Advanced Centre of Research in High Energy Materials, University of Hyderabad, Prof C R Rao Road, Central University Campus PO, Gachibowli, Hyderabad, Telangana 500046, India.
Waste Manag. 2020 Nov;117:48-57. doi: 10.1016/j.wasman.2020.07.046. Epub 2020 Aug 14.

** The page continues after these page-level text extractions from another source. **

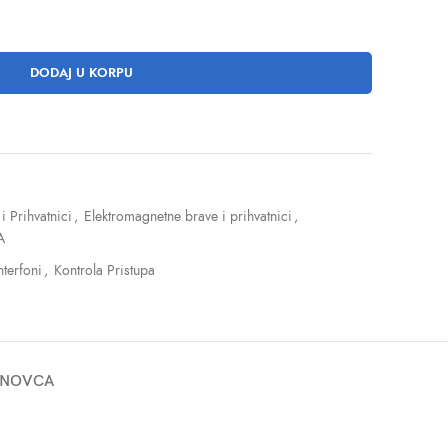
DODAJ U KORPU
i Prihvatnici
,
Elektromagnetne brave i prihvatnici
,
A
nterfoni
,
Kontrola Pristupa
 NOVCA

We present, rapid and efficient identification of ten different types of post-consumer plastics obtained from a local recycling unit by deploying a low cost, compact CCD spectrometer in laser-induced breakdown spectroscopy (LIBS) technique. For this investigation, spectral emissions were collected by an Echelle spectrograph equipped with an intensified charge-coupled device (ES-ICCD) as well as a non-gated Czerny Turner CCD spectrometer (NCT-CCD). The performance is evaluated by interrogating the samples in a single-shot as well as accumulation mode (ten consecutive laser shots). The results from principal component analysis (PCA) have shown excellent discrimination. Further, the artificial neural network (ANN) analysis has demonstrated that individual identification accuracies/rates up to ~99 % can be achieved. The data acquired with ES-ICCD in the accumulation of ten shots have shown average identification accuracies ~97 %. Nevertheless, similar performance is achieved with the NCT-CCD spectrometer even in a single shot acquisition which reduces the overall analysis time by a factor of ~15 times compared to the ES-ICCD. Furthermore, the detector/collection system size, weight, and cost also can be reduced by ~10 times by employing a NCT-CCD spectrometer. The results have the potential in realizing a compact and low-cost LIBS system for the rapid identification of plastics with higher accuracies for the real-time application.
我们通过在激光诱导击穿光谱(LIBS)技术中部署低成本、紧凑型 CCD 光谱仪,快速有效地识别了来自当地回收单位的十种不同类型的消费后塑料。在这项研究中,通过配备增强型电荷耦合器件(ES-ICCD)的阶梯光谱仪和非门控 Czerny Turner CCD 光谱仪(NCT-CCD)收集光谱发射。通过单次和累积模式(连续十次激光射击)询问样品来评估性能。主成分分析(PCA)的结果表明具有出色的辨别能力。此外,人工神经网络(ANN)分析表明,个别识别准确率/率高达约 99%。在累积十次射击中使用 ES-ICCD 获得的数据显示平均识别准确率约为 97%。然而,即使在单次采集时,NCT-CCD 光谱仪也能实现类似的性能,与 ES-ICCD 相比,整体分析时间缩短了约 15 倍。此外,通过采用 NCT-CCD 光谱仪,还可以将探测器/收集系统的尺寸、重量和成本降低约 10 倍。这些结果有望实现紧凑且低成本的 LIBS 系统,用于快速识别塑料,具有更高的准确率,适用于实时应用。